◆ **AVAILABLE DATA**:
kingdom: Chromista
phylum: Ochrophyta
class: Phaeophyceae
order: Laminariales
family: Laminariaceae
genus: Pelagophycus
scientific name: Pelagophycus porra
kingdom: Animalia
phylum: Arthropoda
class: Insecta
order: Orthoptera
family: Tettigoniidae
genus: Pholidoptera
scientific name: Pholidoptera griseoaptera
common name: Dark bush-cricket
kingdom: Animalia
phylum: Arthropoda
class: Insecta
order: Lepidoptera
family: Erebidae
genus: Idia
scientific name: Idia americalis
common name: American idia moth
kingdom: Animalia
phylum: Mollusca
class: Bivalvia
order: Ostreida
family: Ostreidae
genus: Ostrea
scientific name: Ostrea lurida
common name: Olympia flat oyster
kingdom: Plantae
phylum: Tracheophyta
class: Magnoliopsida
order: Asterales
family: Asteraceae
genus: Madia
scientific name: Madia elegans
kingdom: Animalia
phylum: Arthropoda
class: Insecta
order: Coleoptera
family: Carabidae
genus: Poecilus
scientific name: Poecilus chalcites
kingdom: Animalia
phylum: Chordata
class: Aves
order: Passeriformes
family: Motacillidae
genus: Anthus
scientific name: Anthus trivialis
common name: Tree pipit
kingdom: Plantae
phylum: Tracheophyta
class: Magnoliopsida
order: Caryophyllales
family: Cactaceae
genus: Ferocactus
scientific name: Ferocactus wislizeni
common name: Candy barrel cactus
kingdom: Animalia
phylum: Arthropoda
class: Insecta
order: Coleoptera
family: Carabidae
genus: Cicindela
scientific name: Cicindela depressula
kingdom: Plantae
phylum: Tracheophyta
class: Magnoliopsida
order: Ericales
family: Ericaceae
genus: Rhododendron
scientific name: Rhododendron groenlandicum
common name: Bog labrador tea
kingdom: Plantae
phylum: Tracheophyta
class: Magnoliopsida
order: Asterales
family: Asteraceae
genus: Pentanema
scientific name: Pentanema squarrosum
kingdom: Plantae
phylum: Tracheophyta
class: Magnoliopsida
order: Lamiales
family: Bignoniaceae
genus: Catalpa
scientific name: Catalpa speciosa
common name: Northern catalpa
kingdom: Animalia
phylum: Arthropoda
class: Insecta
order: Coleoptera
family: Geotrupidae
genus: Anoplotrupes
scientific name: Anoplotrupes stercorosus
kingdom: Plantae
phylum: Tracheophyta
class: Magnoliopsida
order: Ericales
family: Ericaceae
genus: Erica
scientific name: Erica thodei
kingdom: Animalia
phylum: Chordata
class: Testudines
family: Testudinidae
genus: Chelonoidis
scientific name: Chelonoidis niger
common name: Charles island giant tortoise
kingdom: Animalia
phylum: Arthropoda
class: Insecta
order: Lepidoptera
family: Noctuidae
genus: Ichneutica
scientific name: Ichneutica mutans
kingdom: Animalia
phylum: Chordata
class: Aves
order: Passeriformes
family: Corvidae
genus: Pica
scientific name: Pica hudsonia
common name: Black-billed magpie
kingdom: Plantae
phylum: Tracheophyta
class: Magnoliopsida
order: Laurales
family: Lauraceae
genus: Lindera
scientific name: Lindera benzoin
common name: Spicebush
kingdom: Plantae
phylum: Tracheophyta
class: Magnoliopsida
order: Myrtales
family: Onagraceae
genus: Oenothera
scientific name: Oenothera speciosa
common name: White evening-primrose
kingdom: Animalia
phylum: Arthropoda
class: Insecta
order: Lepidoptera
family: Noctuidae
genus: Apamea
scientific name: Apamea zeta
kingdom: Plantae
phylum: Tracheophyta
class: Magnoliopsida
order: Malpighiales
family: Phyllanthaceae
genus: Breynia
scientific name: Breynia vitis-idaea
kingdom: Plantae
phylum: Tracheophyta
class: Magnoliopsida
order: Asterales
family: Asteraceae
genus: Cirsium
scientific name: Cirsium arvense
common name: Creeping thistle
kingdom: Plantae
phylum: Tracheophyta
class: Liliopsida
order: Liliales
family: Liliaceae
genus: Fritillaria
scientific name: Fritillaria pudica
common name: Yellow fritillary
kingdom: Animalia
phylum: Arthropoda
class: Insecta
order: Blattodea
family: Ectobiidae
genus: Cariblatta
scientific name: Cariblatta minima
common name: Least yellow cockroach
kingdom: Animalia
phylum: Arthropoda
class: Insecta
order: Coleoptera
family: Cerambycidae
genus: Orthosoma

◆ **REQUIRED WORK**:
Reproduce all lines of the listing above, putting "binomial name" wherever "scientific name" appears and changing nothing else.

◆ **SOLUTION FOR THIS PROBLEM**:
kingdom: Chromista
phylum: Ochrophyta
class: Phaeophyceae
order: Laminariales
family: Laminariaceae
genus: Pelagophycus
binomial name: Pelagophycus porra
kingdom: Animalia
phylum: Arthropoda
class: Insecta
order: Orthoptera
family: Tettigoniidae
genus: Pholidoptera
binomial name: Pholidoptera griseoaptera
common name: Dark bush-cricket
kingdom: Animalia
phylum: Arthropoda
class: Insecta
order: Lepidoptera
family: Erebidae
genus: Idia
binomial name: Idia americalis
common name: American idia moth
kingdom: Animalia
phylum: Mollusca
class: Bivalvia
order: Ostreida
family: Ostreidae
genus: Ostrea
binomial name: Ostrea lurida
common name: Olympia flat oyster
kingdom: Plantae
phylum: Tracheophyta
class: Magnoliopsida
order: Asterales
family: Asteraceae
genus: Madia
binomial name: Madia elegans
kingdom: Animalia
phylum: Arthropoda
class: Insecta
order: Coleoptera
family: Carabidae
genus: Poecilus
binomial name: Poecilus chalcites
kingdom: Animalia
phylum: Chordata
class: Aves
order: Passeriformes
family: Motacillidae
genus: Anthus
binomial name: Anthus trivialis
common name: Tree pipit
kingdom: Plantae
phylum: Tracheophyta
class: Magnoliopsida
order: Caryophyllales
family: Cactaceae
genus: Ferocactus
binomial name: Ferocactus wislizeni
common name: Candy barrel cactus
kingdom: Animalia
phylum: Arthropoda
class: Insecta
order: Coleoptera
family: Carabidae
genus: Cicindela
binomial name: Cicindela depressula
kingdom: Plantae
phylum: Tracheophyta
class: Magnoliopsida
order: Ericales
family: Ericaceae
genus: Rhododendron
binomial name: Rhododendron groenlandicum
common name: Bog labrador tea
kingdom: Plantae
phylum: Tracheophyta
class: Magnoliopsida
order: Asterales
family: Asteraceae
genus: Pentanema
binomial name: Pentanema squarrosum
kingdom: Plantae
phylum: Tracheophyta
class: Magnoliopsida
order: Lamiales
family: Bignoniaceae
genus: Catalpa
binomial name: Catalpa speciosa
common name: Northern catalpa
kingdom: Animalia
phylum: Arthropoda
class: Insecta
order: Coleoptera
family: Geotrupidae
genus: Anoplotrupes
binomial name: Anoplotrupes stercorosus
kingdom: Plantae
phylum: Tracheophyta
class: Magnoliopsida
order: Ericales
family: Ericaceae
genus: Erica
binomial name: Erica thodei
kingdom: Animalia
phylum: Chordata
class: Testudines
family: Testudinidae
genus: Chelonoidis
binomial name: Chelonoidis niger
common name: Charles island giant tortoise
kingdom: Animalia
phylum: Arthropoda
class: Insecta
order: Lepidoptera
family: Noctuidae
genus: Ichneutica
binomial name: Ichneutica mutans
kingdom: Animalia
phylum: Chordata
class: Aves
order: Passeriformes
family: Corvidae
genus: Pica
binomial name: Pica hudsonia
common name: Black-billed magpie
kingdom: Plantae
phylum: Tracheophyta
class: Magnoliopsida
order: Laurales
family: Lauraceae
genus: Lindera
binomial name: Lindera benzoin
common name: Spicebush
kingdom: Plantae
phylum: Tracheophyta
class: Magnoliopsida
order: Myrtales
family: Onagraceae
genus: Oenothera
binomial name: Oenothera speciosa
common name: White evening-primrose
kingdom: Animalia
phylum: Arthropoda
class: Insecta
order: Lepidoptera
family: Noctuidae
genus: Apamea
binomial name: Apamea zeta
kingdom: Plantae
phylum: Tracheophyta
class: Magnoliopsida
order: Malpighiales
family: Phyllanthaceae
genus: Breynia
binomial name: Breynia vitis-idaea
kingdom: Plantae
phylum: Tracheophyta
class: Magnoliopsida
order: Asterales
family: Asteraceae
genus: Cirsium
binomial name: Cirsium arvense
common name: Creeping thistle
kingdom: Plantae
phylum: Tracheophyta
class: Liliopsida
order: Liliales
family: Liliaceae
genus: Fritillaria
binomial name: Fritillaria pudica
common name: Yellow fritillary
kingdom: Animalia
phylum: Arthropoda
class: Insecta
order: Blattodea
family: Ectobiidae
genus: Cariblatta
binomial name: Cariblatta minima
common name: Least yellow cockroach
kingdom: Animalia
phylum: Arthropoda
class: Insecta
order: Coleoptera
family: Cerambycidae
genus: Orthosoma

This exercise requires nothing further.